● **Information provided**
--------------------

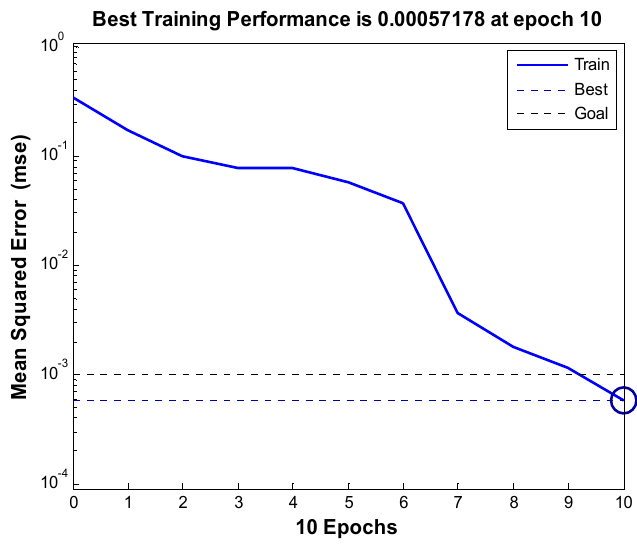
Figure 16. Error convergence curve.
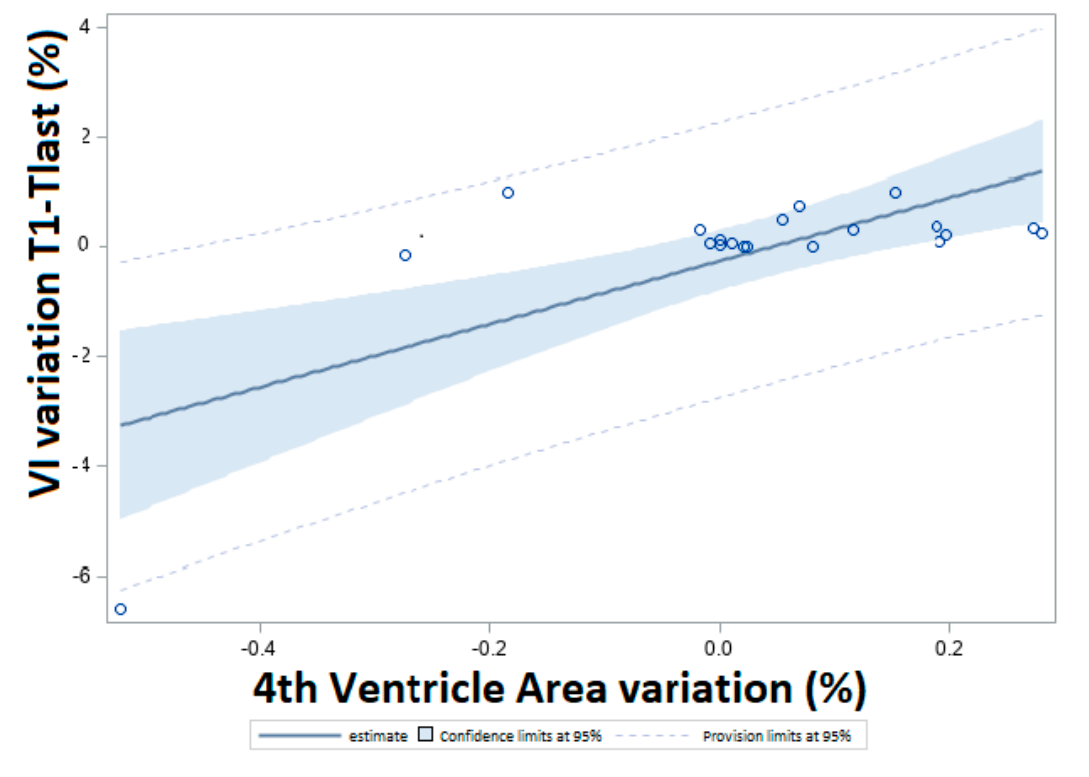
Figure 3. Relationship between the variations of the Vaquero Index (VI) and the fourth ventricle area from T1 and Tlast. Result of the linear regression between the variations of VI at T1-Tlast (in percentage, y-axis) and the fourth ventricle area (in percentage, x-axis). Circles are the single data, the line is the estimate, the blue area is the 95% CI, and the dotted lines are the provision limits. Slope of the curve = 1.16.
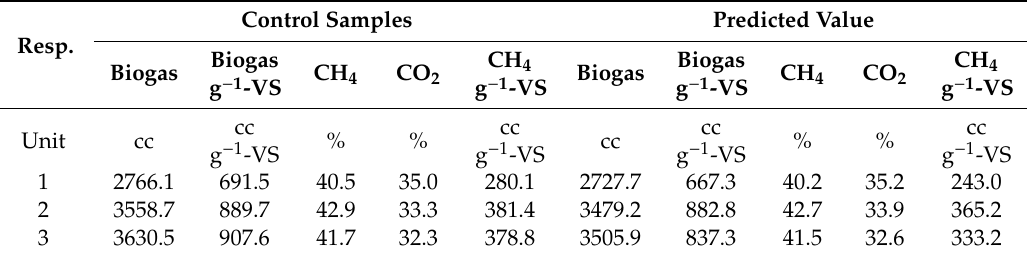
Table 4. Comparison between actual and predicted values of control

--------------------

● **Exercise**
The copy must match the listing above exactly, except that it holds no pictures.

● **Problem solution**
Figure 16. Error convergence curve.
Figure 3. Relationship between the variations of the Vaquero Index (VI) and the fourth ventricle area from T1 and Tlast. Result of the linear regression between the variations of VI at T1-Tlast (in percentage, y-axis) and the fourth ventricle area (in percentage, x-axis). Circles are the single data, the line is the estimate, the blue area is the 95% CI, and the dotted lines are the provision limits. Slope of the curve = 1.16.
Table 4. Comparison between actual and predicted values of control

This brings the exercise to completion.